Nei 90 km con 2150 metri di dislivello attorno a Montagu, sei coppie si sono giocate il successo allo sprint. Simone Avondetto e Luca Braidot hanno conquistato ancora la seconda posizione, mentre Juri Zanotti, in coppia con Mathis Azzaro, ha chiuso ai piedi del podio.

La classifica generale resta quindi pressoché invariata: i sudafricani Beers e Nortje mantengono il comando con soli 4 secondi di vantaggio su Avondetto e Braidot, mentre Zanotti è quarto a 26 secondi dalla maglia gialla.

“È un peccato non essere riusciti a vincere, ma le sensazioni sono positive anche oggi – ha detto Simone Avondetto –. Nella seconda parte la gara è stata molto tattica: sono rientrate alcune coppie e a quel punto è diventato tutto più caotico. Non conosciamo il finale, le ultime insidie, quindi possiamo solo restare davanti e sprintare a tutta quando vediamo lo striscione del traguardo”.

“Manca la vittoria, ma le gambe ci sono – ha aggiunto Luca Braidot –. È stata una tappa veloce e tattica, era facile commettere errori, soprattutto nel finale con tutte le coppie davanti. È stato fondamentale non avere problemi: siamo riusciti a risparmiare energie e nei prossimi giorni ci riproveremo”.

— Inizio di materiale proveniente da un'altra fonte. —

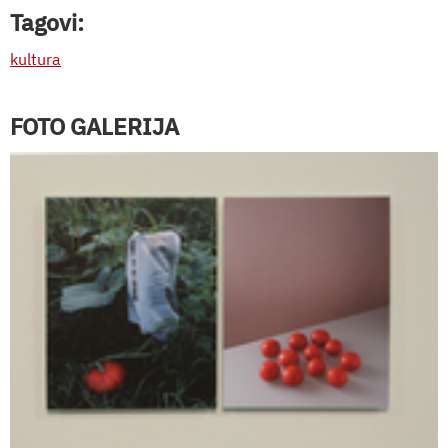
Tagovi:
kultura
FOTO GALERIJA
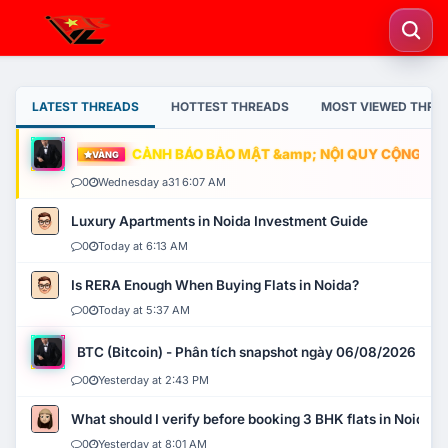
LATEST THREADS
HOTTEST THREADS
MOST VIEWED THRE
CẢNH BÁO BẢO MẬT &amp; NỘI QUY CỘNG ĐỒNG
VÀNG
0
Wednesday a31 6:07 AM
Luxury Apartments in Noida Investment Guide
0
Today at 6:13 AM
Is RERA Enough When Buying Flats in Noida?
0
Today at 5:37 AM
BTC (Bitcoin) - Phân tích snapshot ngày 06/08/2026
0
Yesterday at 2:43 PM
What should I verify before booking 3 BHK flats in Noida?
0
Yesterday at 8:01 AM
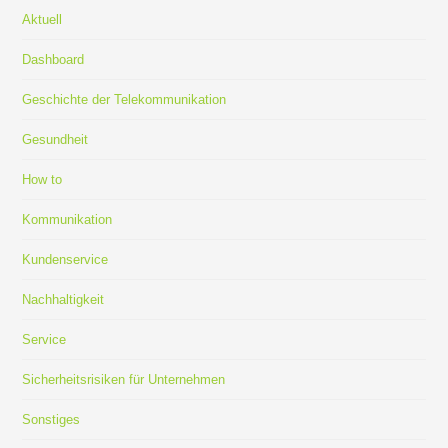
Aktuell
Dashboard
Geschichte der Telekommunikation
Gesundheit
How to
Kommunikation
Kundenservice
Nachhaltigkeit
Service
Sicherheitsrisiken für Unternehmen
Sonstiges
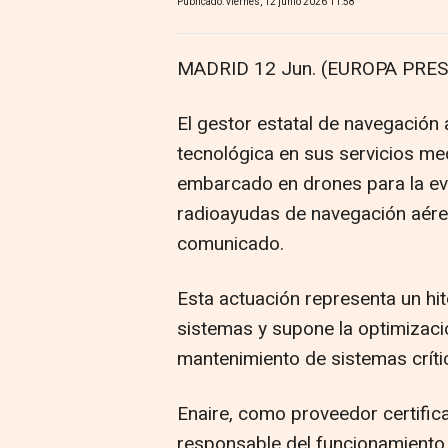
Publicado: viernes, 12 junio 2026 11:58
MADRID 12 Jun. (EUROPA PRES
El gestor estatal de navegación 
tecnológica en sus servicios med
embarcado en drones para la ev
radioayudas de navegación aérea
comunicado.
Esta actuación representa un hit
sistemas y supone la optimizac
mantenimiento de sistemas críti
Enaire, como proveedor certific
responsable del funcionamiento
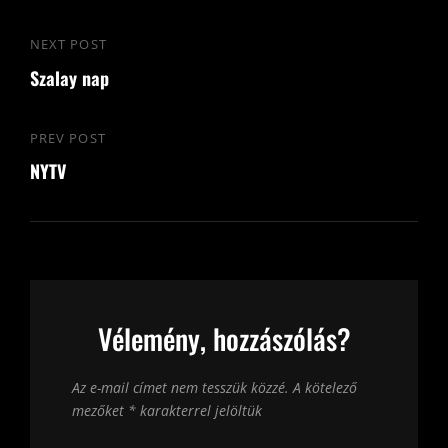
Bejegyzés
NEXT POST
Next
navigáció
Szalay nap
Post
PREV POST
Previous
NYTV
Post
Vélemény, hozzászólás?
Az e-mail címet nem tesszük közzé.
A kötelező
mezőket
*
karakterrel jelöltük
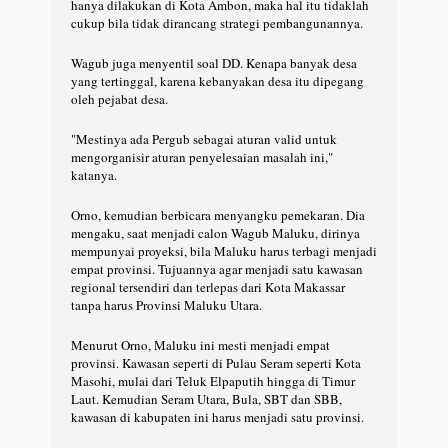
hanya dilakukan di Kota Ambon, maka hal itu tidaklah
cukup bila tidak dirancang strategi pembangunannya.
Wagub juga menyentil soal DD. Kenapa banyak desa
yang tertinggal, karena kebanyakan desa itu dipegang
oleh pejabat desa.
"Mestinya ada Pergub sebagai aturan valid untuk
mengorganisir aturan penyelesaian masalah ini,"
katanya.
Orno, kemudian berbicara menyangku pemekaran. Dia
mengaku, saat menjadi calon Wagub Maluku, dirinya
mempunyai proyeksi, bila Maluku harus terbagi menjadi
empat provinsi. Tujuannya agar menjadi satu kawasan
regional tersendiri dan terlepas dari Kota Makassar
tanpa harus Provinsi Maluku Utara.
Menurut Orno, Maluku ini mesti menjadi empat
provinsi. Kawasan seperti di Pulau Seram seperti Kota
Masohi, mulai dari Teluk Elpaputih hingga di Timur
Laut. Kemudian Seram Utara, Bula, SBT dan SBB,
kawasan di kabupaten ini harus menjadi satu provinsi.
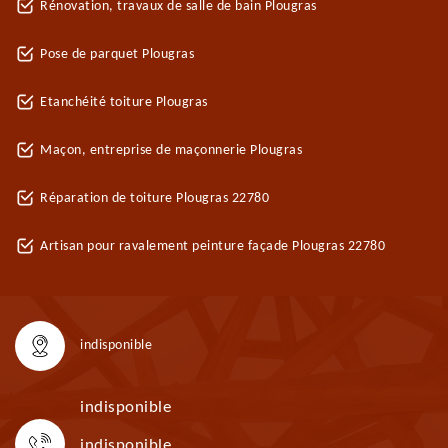
Rénovation, travaux de salle de bain Plougras
Pose de parquet Plougras
Etanchéité toiture Plougras
Maçon, entreprise de maçonnerie Plougras
Réparation de toiture Plougras 22780
Artisan pour ravalement peinture façade Plougras 22780
indisponible
indisponible
indisponible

“Peccato non essere riusciti a centrare il podio: all’ultima curva non siamo riusciti a superare i sudafricani in maglia gialla – ha commentato Juri Zanotti –. I segnali però sono positivi, siamo rimasti sempre davanti senza perdere terreno. Era importante superare questa prima tappa”.

Domani si resta a Montagu per una nuova frazione da 102 km e 2250 metri di dislivello, impegnativa nella prima parte e più tecnica nella seconda.